Cette politique a résulté en une expropriation des investisseurs et des compagnies d’assurances et fonds de pension de l’Eurozone. Les taux d’intérêt à dix ans sont à 0,5% en Allemagne. Cette politique dont l’utilité n’a jamais été démontrée va progressivement se ralentir et amener les taux à augmenter. Ce sera un bain de sang pour les pays très endettés de l’Eurozone.

Japon

Malgré $ 10450 milliards représentant un taux d’endettement de 253% du PIB, les taux d’intérêt des Japanese Government Bonds stagnent à 0% pour dix ans. Il faut dire que la moitié environ de ces obligations est logée à la Banque du Japon. Et représente 80% de son bilan.

Nous sommes donc dans un système qui s’autofinance à travers deux grandes institutions contrôlées par le gouvernement et par fidélité a toute épreuve des Japonais qui détiennent une bonne partie de leur épargne en emprunts d’ETA.

Comment se défendre ? Vendre des actifs. 

Une des caractéristiques de la situation du moment est le déni. Certes, en conversations privées, la conscience d’un risque d’ouragan est présente, mais il s’agit d’un phénomène de schizophrénie qui feint d’ignorer que les premiers soubresauts se font déjà sentir. Il va falloir choisir entre la diminution des depenses, l’augmentation des recettes, mais surtout, de maniere plus immediate, la vente d’actifs sur une grande echelle.

Il est urgent d’infléchir la politique de la Banque centrale Européenne.

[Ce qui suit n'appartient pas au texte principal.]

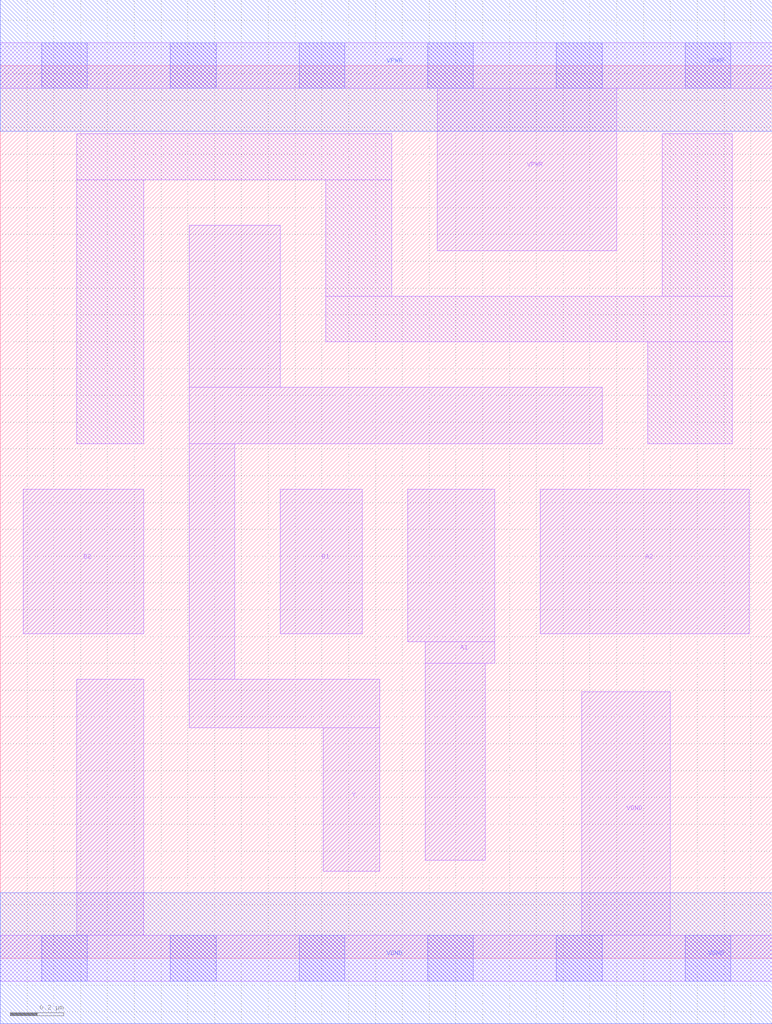
<source format=lef>
# Copyright 2020 The SkyWater PDK Authors
#
# Licensed under the Apache License, Version 2.0 (the "License");
# you may not use this file except in compliance with the License.
# You may obtain a copy of the License at
#
#     https://www.apache.org/licenses/LICENSE-2.0
#
# Unless required by applicable law or agreed to in writing, software
# distributed under the License is distributed on an "AS IS" BASIS,
# WITHOUT WARRANTIES OR CONDITIONS OF ANY KIND, either express or implied.
# See the License for the specific language governing permissions and
# limitations under the License.
#
# SPDX-License-Identifier: Apache-2.0

VERSION 5.7 ;
  NAMESCASESENSITIVE ON ;
  NOWIREEXTENSIONATPIN ON ;
  DIVIDERCHAR "/" ;
  BUSBITCHARS "[]" ;
UNITS
  DATABASE MICRONS 200 ;
END UNITS
MACRO sky130_fd_sc_lp__a22oi_1
  CLASS CORE ;
  SOURCE USER ;
  FOREIGN sky130_fd_sc_lp__a22oi_1 ;
  ORIGIN  0.000000  0.000000 ;
  SIZE  2.880000 BY  3.330000 ;
  SYMMETRY X Y R90 ;
  SITE unit ;
  PIN A1
    ANTENNAGATEAREA  0.315000 ;
    DIRECTION INPUT ;
    USE SIGNAL ;
    PORT
      LAYER li1 ;
        RECT 1.520000 1.180000 1.845000 1.750000 ;
        RECT 1.585000 0.365000 1.810000 1.100000 ;
        RECT 1.585000 1.100000 1.845000 1.180000 ;
    END
  END A1
  PIN A2
    ANTENNAGATEAREA  0.315000 ;
    DIRECTION INPUT ;
    USE SIGNAL ;
    PORT
      LAYER li1 ;
        RECT 2.015000 1.210000 2.795000 1.750000 ;
    END
  END A2
  PIN B1
    ANTENNAGATEAREA  0.315000 ;
    DIRECTION INPUT ;
    USE SIGNAL ;
    PORT
      LAYER li1 ;
        RECT 1.045000 1.210000 1.350000 1.750000 ;
    END
  END B1
  PIN B2
    ANTENNAGATEAREA  0.315000 ;
    DIRECTION INPUT ;
    USE SIGNAL ;
    PORT
      LAYER li1 ;
        RECT 0.085000 1.210000 0.535000 1.750000 ;
    END
  END B2
  PIN Y
    ANTENNADIFFAREA  0.693000 ;
    DIRECTION OUTPUT ;
    USE SIGNAL ;
    PORT
      LAYER li1 ;
        RECT 0.705000 0.860000 1.415000 1.040000 ;
        RECT 0.705000 1.040000 0.875000 1.920000 ;
        RECT 0.705000 1.920000 2.245000 2.130000 ;
        RECT 0.705000 2.130000 1.045000 2.735000 ;
        RECT 1.205000 0.325000 1.415000 0.860000 ;
    END
  END Y
  PIN VGND
    DIRECTION INOUT ;
    USE GROUND ;
    PORT
      LAYER li1 ;
        RECT 0.000000 -0.085000 2.880000 0.085000 ;
        RECT 0.285000  0.085000 0.535000 1.040000 ;
        RECT 2.170000  0.085000 2.500000 0.995000 ;
      LAYER mcon ;
        RECT 0.155000 -0.085000 0.325000 0.085000 ;
        RECT 0.635000 -0.085000 0.805000 0.085000 ;
        RECT 1.115000 -0.085000 1.285000 0.085000 ;
        RECT 1.595000 -0.085000 1.765000 0.085000 ;
        RECT 2.075000 -0.085000 2.245000 0.085000 ;
        RECT 2.555000 -0.085000 2.725000 0.085000 ;
      LAYER met1 ;
        RECT 0.000000 -0.245000 2.880000 0.245000 ;
    END
  END VGND
  PIN VPWR
    DIRECTION INOUT ;
    USE POWER ;
    PORT
      LAYER li1 ;
        RECT 0.000000 3.245000 2.880000 3.415000 ;
        RECT 1.630000 2.640000 2.300000 3.245000 ;
      LAYER mcon ;
        RECT 0.155000 3.245000 0.325000 3.415000 ;
        RECT 0.635000 3.245000 0.805000 3.415000 ;
        RECT 1.115000 3.245000 1.285000 3.415000 ;
        RECT 1.595000 3.245000 1.765000 3.415000 ;
        RECT 2.075000 3.245000 2.245000 3.415000 ;
        RECT 2.555000 3.245000 2.725000 3.415000 ;
      LAYER met1 ;
        RECT 0.000000 3.085000 2.880000 3.575000 ;
    END
  END VPWR
  OBS
    LAYER li1 ;
      RECT 0.285000 1.920000 0.535000 2.905000 ;
      RECT 0.285000 2.905000 1.460000 3.075000 ;
      RECT 1.215000 2.300000 2.730000 2.470000 ;
      RECT 1.215000 2.470000 1.460000 2.905000 ;
      RECT 2.415000 1.920000 2.730000 2.300000 ;
      RECT 2.470000 2.470000 2.730000 3.075000 ;
  END
END sky130_fd_sc_lp__a22oi_1

</source>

Les 2.000 milliards d’excédent de la BCE doivent cesser de s’accroitre à un niveau de € 60 milliards par mois. L’Europe est vacillante à cause de la politique de sa banque centrale.

La crise pourrait cependant venir des Etats Unis où un tiers de la dette est détenue par des organismes étrangers, principalement des banques centrales.

Comme individus, assurons-nous que nous sommes en mesure de faire face à une baisse importante de nos actifs et que notre endettement est à taux fixe et sur longue durée. Nous ne pouvons pas compter sur le déni des autorités politiques et monétaires, ni sur les banques, gorgées de bons d’Etat pour des montants supérieurs à leurs fonds propres.

Le moment est venu de prendre des mesures courageuses et immédiates. 2020 est proche.